Its home markets of Washington and Baltimore already have wall-to-wall Giant stores. To expand, it must look down the road.
The move to the Delaware Valley corridor won't be easy. It brings big challenges of supply, marketing, cost-control and real estate.
"I don't think that anybody in this marketplace is going to roll over and say, 'Come on in,' and roll out a welcome mat" for Giant, said Thomas N. Hughes, director of advertising and design for Clemens Markets, a 14-store, family-owned chain of upscale supermarkets in Philadelphia's suburbs.
Grocery experts, though, firmly believe that Giant, with 160 stores now, will run a successful operation in the region. What they're not sure about is whether the foray will help profits much.
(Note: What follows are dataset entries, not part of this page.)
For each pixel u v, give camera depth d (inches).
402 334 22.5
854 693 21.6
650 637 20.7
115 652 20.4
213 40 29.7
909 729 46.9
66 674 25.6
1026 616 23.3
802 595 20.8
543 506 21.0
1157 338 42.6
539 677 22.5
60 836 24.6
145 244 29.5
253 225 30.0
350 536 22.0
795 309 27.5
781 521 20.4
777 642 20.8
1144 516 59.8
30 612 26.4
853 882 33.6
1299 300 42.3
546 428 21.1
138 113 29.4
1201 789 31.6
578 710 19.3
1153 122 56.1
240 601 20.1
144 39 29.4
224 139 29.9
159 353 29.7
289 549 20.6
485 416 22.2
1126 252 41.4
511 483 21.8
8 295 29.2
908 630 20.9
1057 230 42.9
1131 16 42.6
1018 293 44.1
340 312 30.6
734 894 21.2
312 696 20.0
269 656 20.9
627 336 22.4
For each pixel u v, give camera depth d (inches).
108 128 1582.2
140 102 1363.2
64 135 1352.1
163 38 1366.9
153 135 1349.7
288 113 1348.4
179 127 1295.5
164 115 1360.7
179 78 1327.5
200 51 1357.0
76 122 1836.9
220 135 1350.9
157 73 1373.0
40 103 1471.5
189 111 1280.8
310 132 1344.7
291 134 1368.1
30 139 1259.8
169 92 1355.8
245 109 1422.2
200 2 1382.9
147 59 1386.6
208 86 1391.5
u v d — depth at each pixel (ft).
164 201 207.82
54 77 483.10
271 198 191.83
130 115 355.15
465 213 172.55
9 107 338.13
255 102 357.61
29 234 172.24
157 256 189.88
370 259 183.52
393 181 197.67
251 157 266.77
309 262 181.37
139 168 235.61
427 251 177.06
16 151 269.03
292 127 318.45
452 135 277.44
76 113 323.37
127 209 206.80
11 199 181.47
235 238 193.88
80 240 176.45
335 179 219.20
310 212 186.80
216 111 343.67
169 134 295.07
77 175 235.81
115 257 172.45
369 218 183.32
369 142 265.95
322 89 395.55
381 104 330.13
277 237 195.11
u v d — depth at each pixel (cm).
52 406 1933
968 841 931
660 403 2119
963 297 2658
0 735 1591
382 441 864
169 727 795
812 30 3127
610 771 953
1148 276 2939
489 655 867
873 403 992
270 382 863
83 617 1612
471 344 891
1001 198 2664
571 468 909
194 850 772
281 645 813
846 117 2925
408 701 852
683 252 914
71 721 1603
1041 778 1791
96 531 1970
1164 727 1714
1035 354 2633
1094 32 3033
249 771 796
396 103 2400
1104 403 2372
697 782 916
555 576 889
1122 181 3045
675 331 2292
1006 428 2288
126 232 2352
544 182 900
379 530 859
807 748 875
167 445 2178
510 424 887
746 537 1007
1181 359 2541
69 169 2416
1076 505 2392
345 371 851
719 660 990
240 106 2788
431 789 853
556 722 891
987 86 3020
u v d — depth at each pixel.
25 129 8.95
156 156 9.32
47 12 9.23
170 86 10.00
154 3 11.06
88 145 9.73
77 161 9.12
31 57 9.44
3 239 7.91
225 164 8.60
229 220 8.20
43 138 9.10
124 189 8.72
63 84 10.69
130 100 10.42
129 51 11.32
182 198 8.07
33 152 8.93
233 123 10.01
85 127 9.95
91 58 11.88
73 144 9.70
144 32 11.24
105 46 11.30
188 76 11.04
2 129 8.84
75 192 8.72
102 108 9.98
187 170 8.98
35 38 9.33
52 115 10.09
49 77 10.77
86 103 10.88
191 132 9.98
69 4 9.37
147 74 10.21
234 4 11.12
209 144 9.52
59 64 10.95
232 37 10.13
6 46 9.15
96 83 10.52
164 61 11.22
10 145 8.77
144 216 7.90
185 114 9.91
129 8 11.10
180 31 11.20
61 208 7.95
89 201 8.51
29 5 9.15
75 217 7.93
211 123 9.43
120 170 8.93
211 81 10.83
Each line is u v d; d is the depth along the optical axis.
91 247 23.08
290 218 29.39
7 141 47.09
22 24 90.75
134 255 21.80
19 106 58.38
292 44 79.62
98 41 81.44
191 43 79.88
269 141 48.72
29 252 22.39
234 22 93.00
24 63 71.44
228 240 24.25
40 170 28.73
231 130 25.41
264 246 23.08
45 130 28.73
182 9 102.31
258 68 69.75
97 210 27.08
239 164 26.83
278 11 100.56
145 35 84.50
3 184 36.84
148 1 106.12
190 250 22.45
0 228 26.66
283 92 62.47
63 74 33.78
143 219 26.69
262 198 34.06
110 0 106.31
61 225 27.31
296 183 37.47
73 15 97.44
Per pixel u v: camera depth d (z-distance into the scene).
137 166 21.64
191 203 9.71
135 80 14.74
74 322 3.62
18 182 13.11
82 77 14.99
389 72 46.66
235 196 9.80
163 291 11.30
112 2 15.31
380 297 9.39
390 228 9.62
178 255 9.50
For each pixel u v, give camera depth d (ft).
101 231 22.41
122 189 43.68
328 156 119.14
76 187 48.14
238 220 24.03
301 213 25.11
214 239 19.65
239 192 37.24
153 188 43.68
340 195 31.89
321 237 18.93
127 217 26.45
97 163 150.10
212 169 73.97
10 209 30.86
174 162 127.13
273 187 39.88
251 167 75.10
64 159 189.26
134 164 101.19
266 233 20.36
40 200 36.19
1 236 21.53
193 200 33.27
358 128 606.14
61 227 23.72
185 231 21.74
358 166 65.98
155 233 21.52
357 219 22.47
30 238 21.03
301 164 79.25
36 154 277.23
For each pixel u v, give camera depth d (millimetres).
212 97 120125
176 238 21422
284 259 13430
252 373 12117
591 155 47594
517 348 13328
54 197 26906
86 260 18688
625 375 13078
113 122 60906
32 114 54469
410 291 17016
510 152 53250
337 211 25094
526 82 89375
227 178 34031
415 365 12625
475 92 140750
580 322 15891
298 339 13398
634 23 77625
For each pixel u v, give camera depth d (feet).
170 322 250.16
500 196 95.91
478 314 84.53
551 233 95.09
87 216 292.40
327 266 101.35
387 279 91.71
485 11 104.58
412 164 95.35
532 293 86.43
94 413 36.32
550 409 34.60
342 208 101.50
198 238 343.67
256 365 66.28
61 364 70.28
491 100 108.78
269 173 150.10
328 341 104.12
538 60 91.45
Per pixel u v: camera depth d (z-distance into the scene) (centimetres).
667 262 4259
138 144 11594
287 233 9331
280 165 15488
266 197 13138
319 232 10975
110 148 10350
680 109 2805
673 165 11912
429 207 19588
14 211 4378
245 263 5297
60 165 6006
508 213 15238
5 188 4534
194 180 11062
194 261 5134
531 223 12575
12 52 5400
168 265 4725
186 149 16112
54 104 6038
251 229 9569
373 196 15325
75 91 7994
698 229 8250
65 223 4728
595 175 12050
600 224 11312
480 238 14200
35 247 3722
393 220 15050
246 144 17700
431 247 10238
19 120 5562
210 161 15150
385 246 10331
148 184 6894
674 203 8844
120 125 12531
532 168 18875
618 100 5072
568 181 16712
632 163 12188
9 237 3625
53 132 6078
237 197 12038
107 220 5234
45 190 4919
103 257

"I'd be loath to bet against Giant Food," said Guy W. Ford, a retail analyst for Scott & Stringfellow Inc., a Richmond, Va.-based investment company. "They've got a terrific operating record, terrific balance sheet. Will they be successful in Wall Street terms? Short term, I suspect not. It's going to be a real struggle."
With its clean, modern stores and unusual, in-house advertising, construction and manufacturing operations, Giant is one of the most admired grocery sellers on the East Coast.
That is little comfort to Giant shareholders. The company's stock has been a longtime wallflower, hitting $36 a share in 1989 and bouncing between $17 and $30 since then. On Friday, Giant's Class A shares closed at $21.375.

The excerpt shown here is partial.